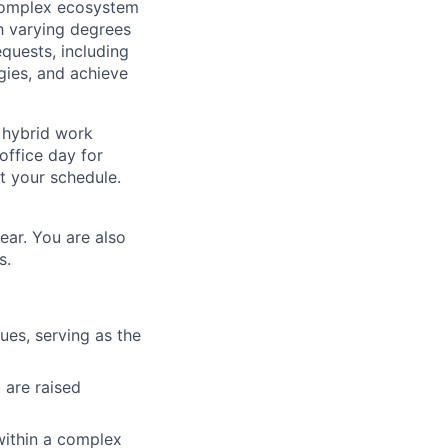
a complex ecosystem
th varying degrees
equests, including
ies, and achieve
a hybrid work
office day for
t your schedule.
ear. You are also
s.
es, serving as the
 are raised
within a complex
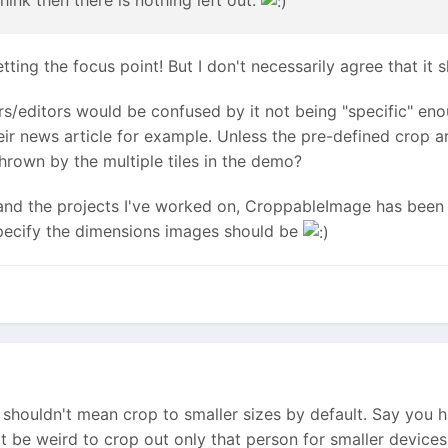
etting the focus point! But I don't necessarily agree that it
rs/editors would be confused by it not being "specific" eno
ir news article for example. Unless the pre-defined crop are
rown by the multiple tiles in the demo?
e and the projects I've worked on, CroppableImage has been o
pecify the dimensions images should be
 shouldn't mean crop to smaller sizes by default. Say you 
't be weird to crop out only that person for smaller devices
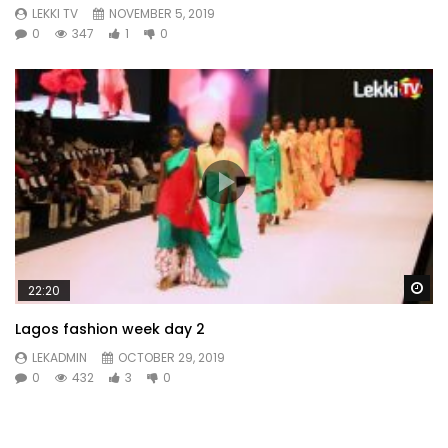
LEKKI TV
NOVEMBER 5, 2019
0
347
1
0
Wa
22:20
Lagos fashion week day 2
LEKADMIN
OCTOBER 29, 2019
0
432
3
0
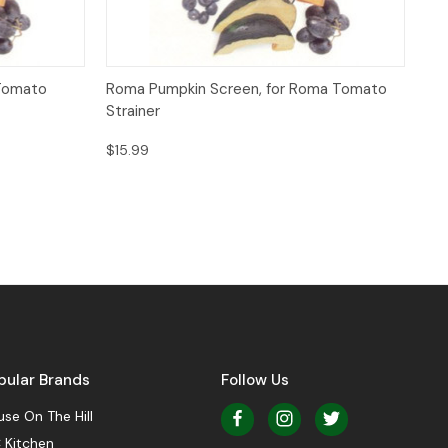
Quick View
Add to Cart
 Tomato
Roma Pumpkin Screen, for Roma Tomato
Strainer
$15.99
pular Brands
Follow Us
se On The Hill
 Kitchen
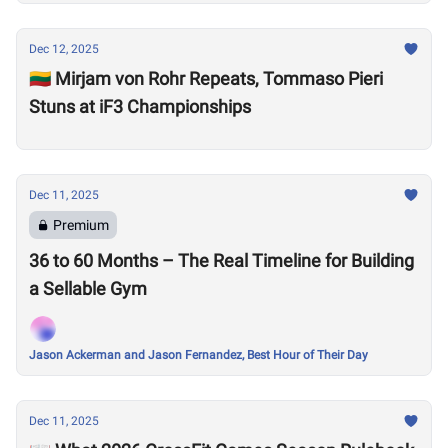
Dec 12, 2025
🇱🇹 Mirjam von Rohr Repeats, Tommaso Pieri
Stuns at iF3 Championships
Dec 11, 2025
Premium
36 to 60 Months – The Real Timeline for Building
a Sellable Gym
Jason Ackerman and Jason Fernandez, Best Hour of Their Day
Dec 11, 2025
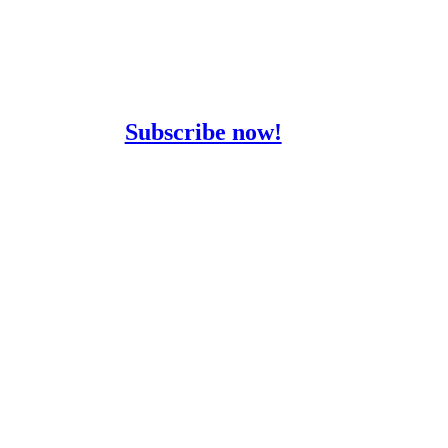
Stay informed with
our Newsletter
Subscribe now!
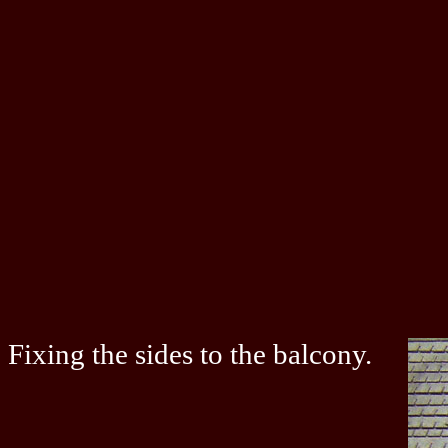
Fixing the sides to the balcony.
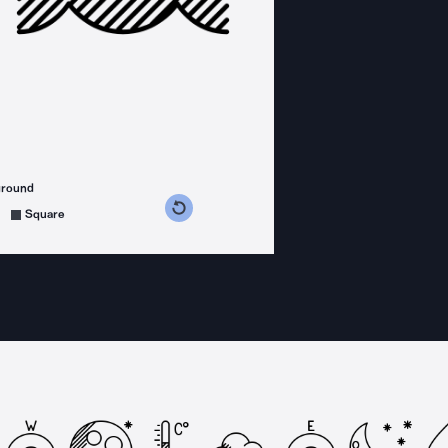
ground
s counterclockwise
grees clockwise
Square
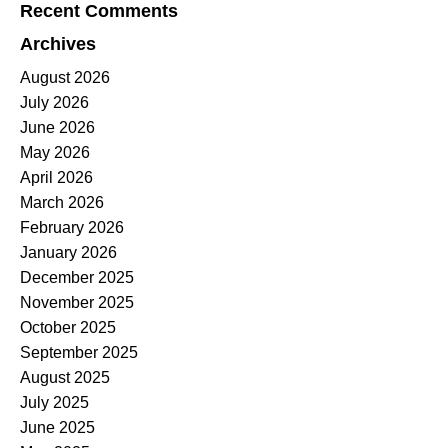
Recent Comments
Archives
August 2026
July 2026
June 2026
May 2026
April 2026
March 2026
February 2026
January 2026
December 2025
November 2025
October 2025
September 2025
August 2025
July 2025
June 2025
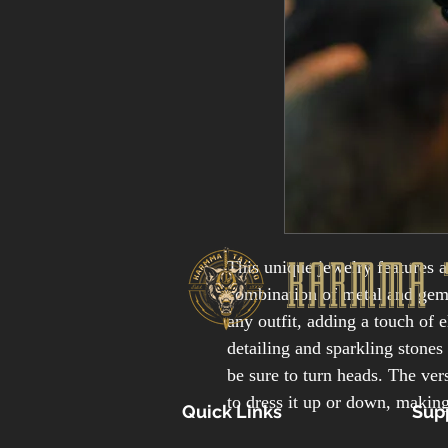
KARMMA 
This unique jewelry features a
combination of metal and gemst
any outfit, adding a touch of 
detailing and sparkling stones 
be sure to turn heads. The vers
to dress it up or down, making
Quick Links
Sup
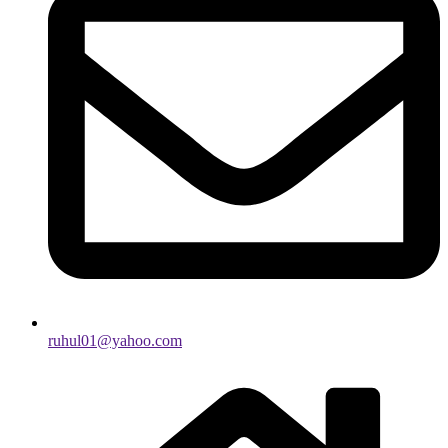
ruhul01@yahoo.com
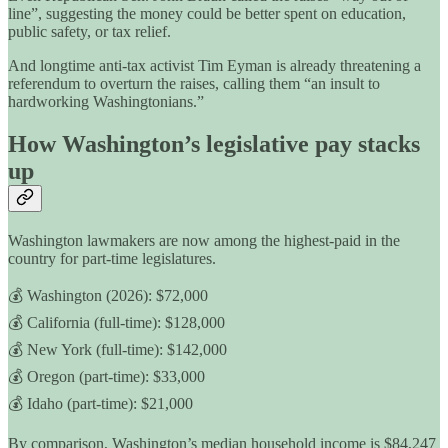
line”, suggesting the money could be better spent on education,
public safety, or tax relief.
And longtime anti-tax activist Tim Eyman is already threatening a
referendum to overturn the raises, calling them “an insult to
hardworking Washingtonians.”
How Washington’s legislative pay stacks
up
Washington lawmakers are now among the highest-paid in the
country for part-time legislatures.
💰 Washington (2026): $72,000
💰 California (full-time): $128,000
💰 New York (full-time): $142,000
💰 Oregon (part-time): $33,000
💰 Idaho (part-time): $21,000
By comparison, Washington’s median household income is $84,247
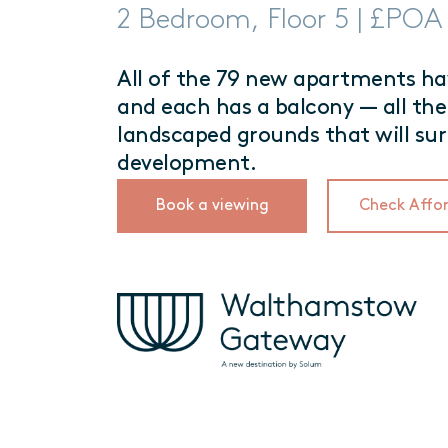
2 Bedroom, Floor 5 | £POA
All of the 79 new apartments hav
and each has a balcony — all the
landscaped grounds that will su
development.
Book a viewing
Check Affor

--

• _Problem to solve_
In the data, take the lines from the one containing "suggesting the money" through the one containing "York (full-time): $142,000", inclusive. Write them out again with "lawmakers" renamed to "legislators" and everything else left unchanged.

• _Your response_
line”, suggesting the money could be better spent on education,
public safety, or tax relief.
And longtime anti-tax activist Tim Eyman is already threatening a
referendum to overturn the raises, calling them “an insult to
hardworking Washingtonians.”
How Washington’s legislative pay stacks
up
Washington legislators are now among the highest-paid in the
country for part-time legislatures.
💰 Washington (2026): $72,000
💰 California (full-time): $128,000
💰 New York (full-time): $142,000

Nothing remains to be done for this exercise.